Except as provided below and in Section 401(a)(13)(C) of the Code, benefits
payable to a Participant at any time under the Plan shall not be subject in any
manner to alienation, sale, transfer, assignment, pledge, attachment,
garnishment, or encumbrance of any kind by the Participant. Any attempt of a
Participant to alienate, sell, transfer, assign, pledge, or otherwise encumber
any such benefit, whether presently or thereafter payable, shall be void. No
benefit shall in any manner be liable for or subject to the debts or liabilities
of any Member or any person entitled to any benefit. The Plan Administrator
shall establish procedures to determine whether domestic relations orders are
Qualified Domestic Relations Orders and to administer distributions under such
Qualified Domestic Relations Orders. This provision shall not be interpreted to
limit the ability of the Trustee to borrow money on behalf of the Plan and
alienate, assign, pledge or encumber in any manner the assets of the Plan in
accordance with the other provisions of this Plan or the Trust.
15.5 Applicable Law.
The Plan and all rights hereunder shall be governed by and construed in
accordance with the laws of the State of Ohio to the extent such laws have not
been preempted by applicable federal law.
15.6 Severability.
If a provision of this Plan shall be held illegal or invalid, the
illegality or invalidity shall not affect the remaining parts of the Plan and
the Plan shall be construed and enforced as if the illegal or invalid provision
had not been included in this Plan.
15.7 No Guarantee.
Neither the Plan Administrator, GAFRI, the Employers, nor the Trustee in
any way guarantees the Trust Fund from loss or depreciation nor the payment of
any money which may be or become due to any person from the Trust Fund. Nothing
herein contained shall be deemed to give any Participant, Member, or beneficiary
an interest in any specific part of the Trust Fund or any other interest except
the right to receive benefits out of the Trust Fund in accordance with the
provisions of the Plan and the Trust Agreement.

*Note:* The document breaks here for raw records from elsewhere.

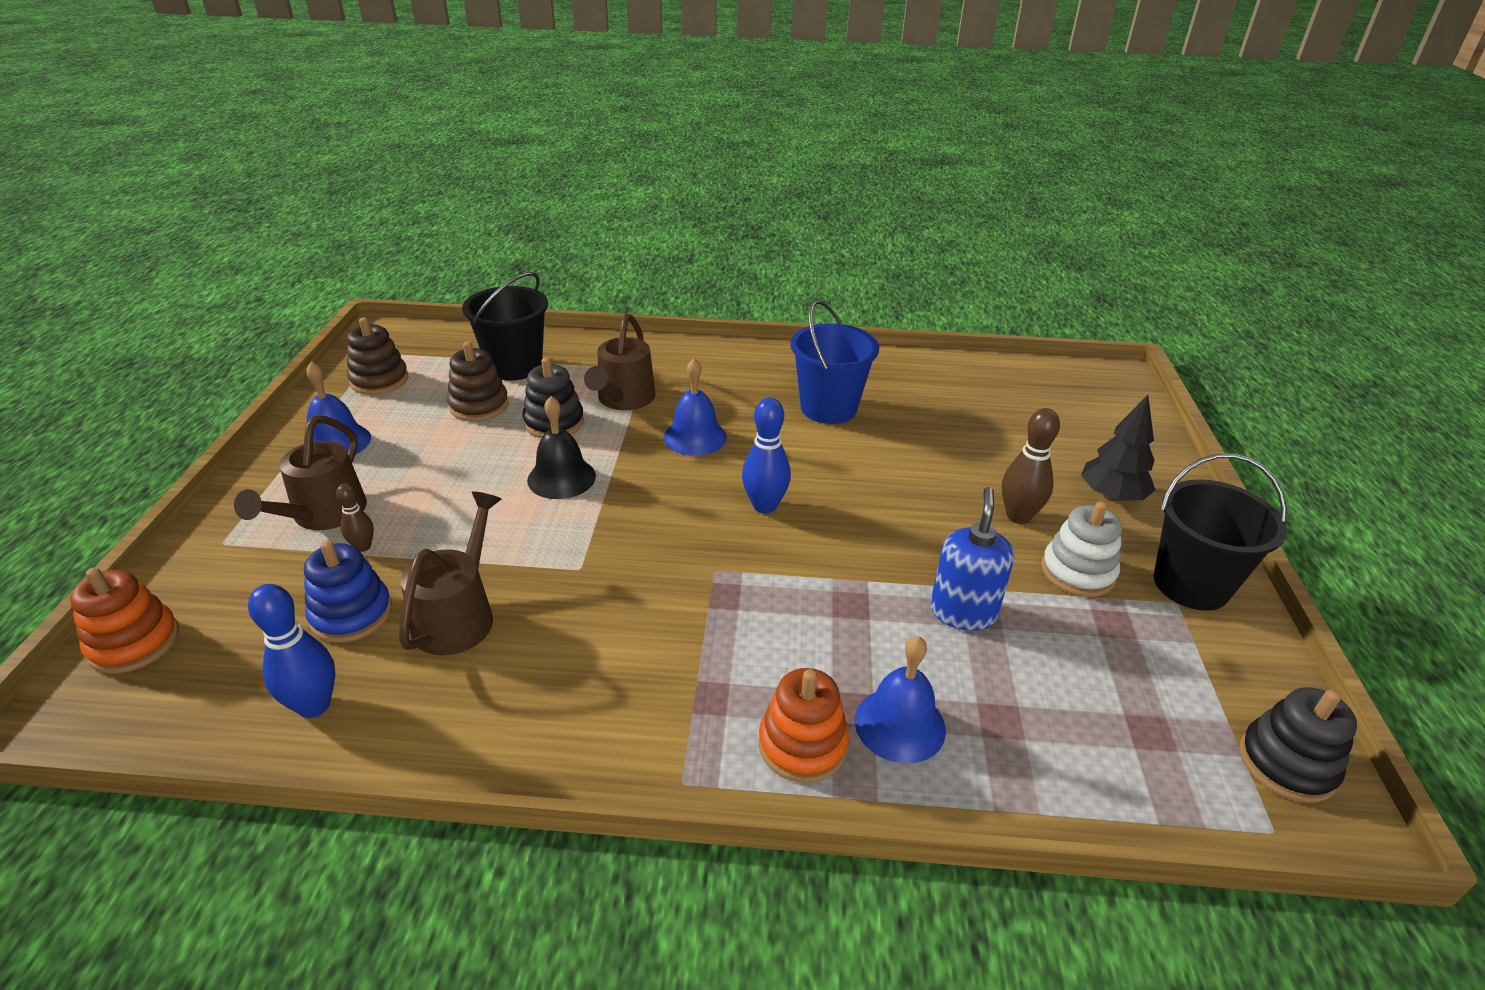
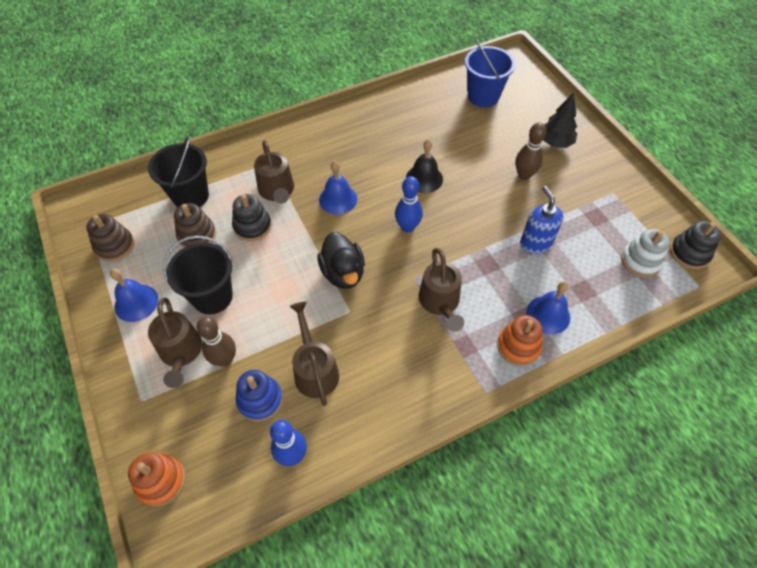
camera: 30 degrees left, 20 degrees up
brown bowling pin [336,484,374,552] -> brown bowling pin [197,317,236,367], size x1.72
black bell [527,396,596,499] -> black bell moved to [406,139,443,193]
blue bucket [790,300,880,424] -> blue bucket moved to [465,39,515,107]
white stacking toy [1042,501,1122,597] -> white stacking toy moved to [621,229,669,277]
black bucket [1154,454,1287,611] -> black bucket moved to [164,235,233,314]
none -> black duck [317,232,365,289]
none -> brown watering can [419,248,464,332]

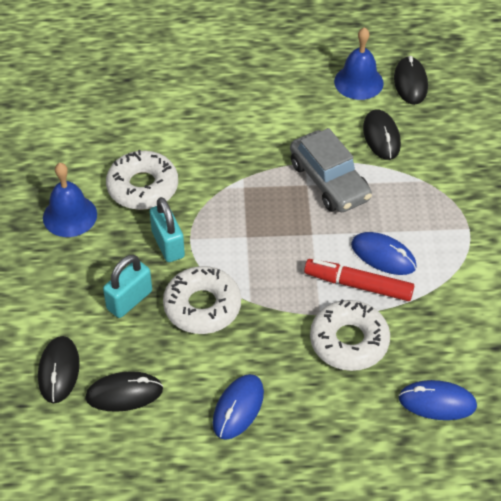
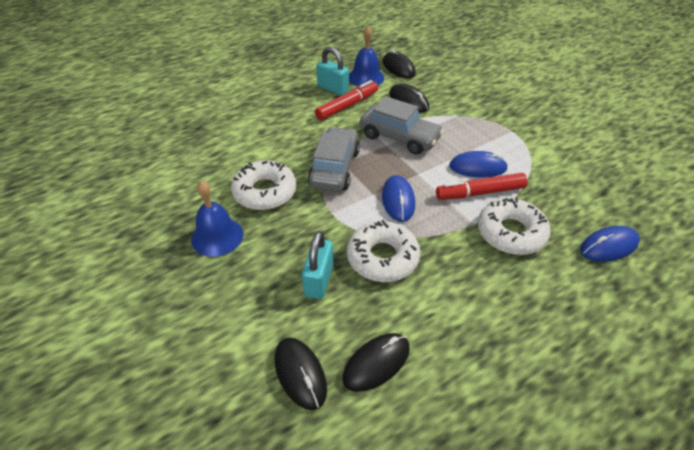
camera: 30 degrees left, 5 degrees down
turquoise padlock [150,197,185,262] -> turquoise padlock moved to [317,47,349,96]
blue mouse [213,374,264,440] -> blue mouse moved to [382,175,415,222]
none -> grey car [308,127,360,192]
none -> red marker [315,80,378,121]

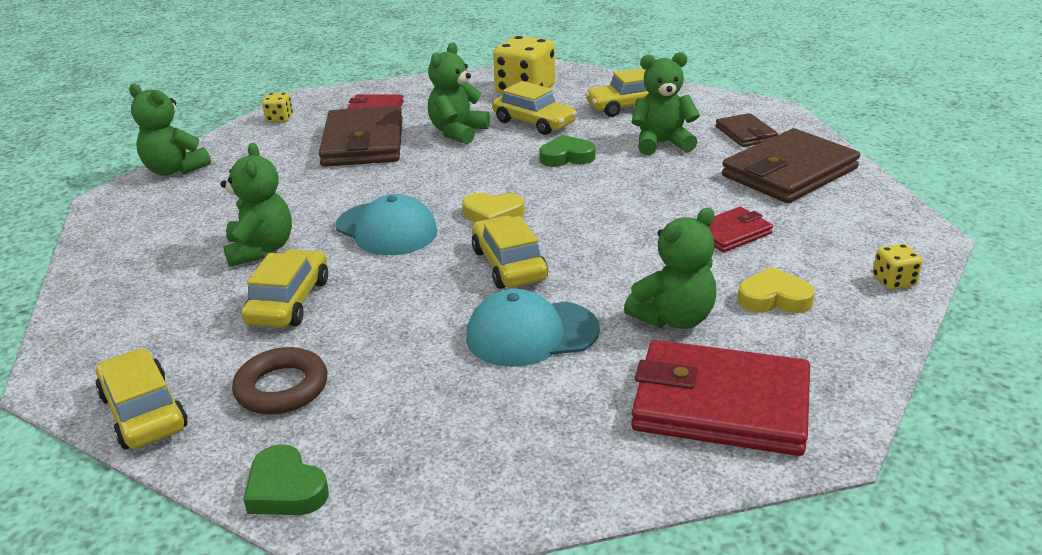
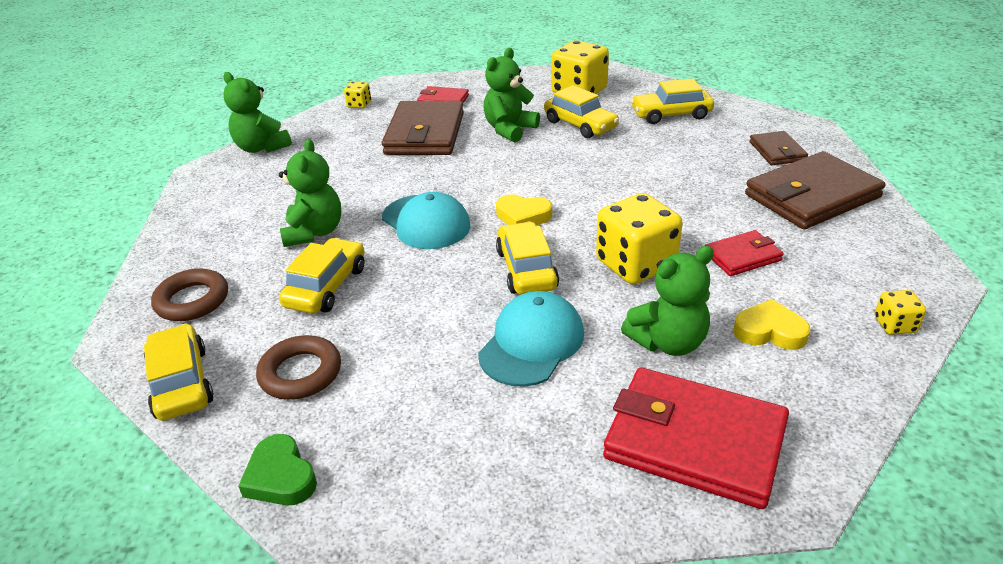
camera: 10 degrees right, 5 degrees up
turquoise cap [466,289,600,367] -> turquoise cap turned 120 degrees clockwise [478,291,584,387]
green heart [539,135,595,167] -> none
green teddy bear [631,52,700,155] -> none
none -> brown ring [151,269,228,321]
none -> yellow dice [596,193,683,285]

15.8 Merger, Consolidation, or Transfer.
In the case of any merger or consolidation of the Plan with, or in the case
of any transfer of assets or liabilities of the Plan to or from, any other plan,
each Member shall receive a benefit immediately after the merger, consolidation,
or transfer (if the Plan had then terminated) which is equal to or greater than
the benefit he would have been entitled to receive immediately before the
merger, consolidation, or transfer (if the Plan had then terminated). GAFRI
shall have the power to direct such a merger, consolidation or transfer and the
Trustee shall follow such instructions as it may receive from GAFRI in order to
implement the transaction. GAFRI may direct that the Plan accept transfers of
assets and benefit liabilities from other qualified plans and mergers of other
qualified plans into the Plan. In the event of any such transfer or merger, the
Plan Assets received shall be held in such subaccounts as are appropriate to
reflect the vesting provisions, distribution limitations and optional forms of
benefit applicable to the transferred or merged benefits. GAFRI shall amend the
Plan as necessary to reflect the appropriate vesting and optional forms of
benefit applicable with respect to such transferred benefits and to make such
other amendments as it deems necessary or appropriate in order to maintain the
qualified status of the Plan.
15.9 Internal Revenue Service Approval.
It is the intention of AFG to obtain a ruling or rulings by the District
Director of Internal Revenue Service as to the following:
(a) the Plan, as in effect from time to time, with respect to all
Employers, meets the requirements of Section 401(a) of the Code; and
(b) any and all contributions made by any Employer under the Plan are
deductible for income tax purposes under Section 404(a) or any other
applicable provisions of the Code.
---------------------------
End of Article 15
IN WITNESS WHEREOF, GREAT AMERICAN FINANCIAL RESOURCES, INC. has caused
this instrument to be executed by its duly authorized officers effective as of
January 1, 2001, except where otherwise noted.
GREAT AMERICAN FINANCIAL RESOURCES, INC.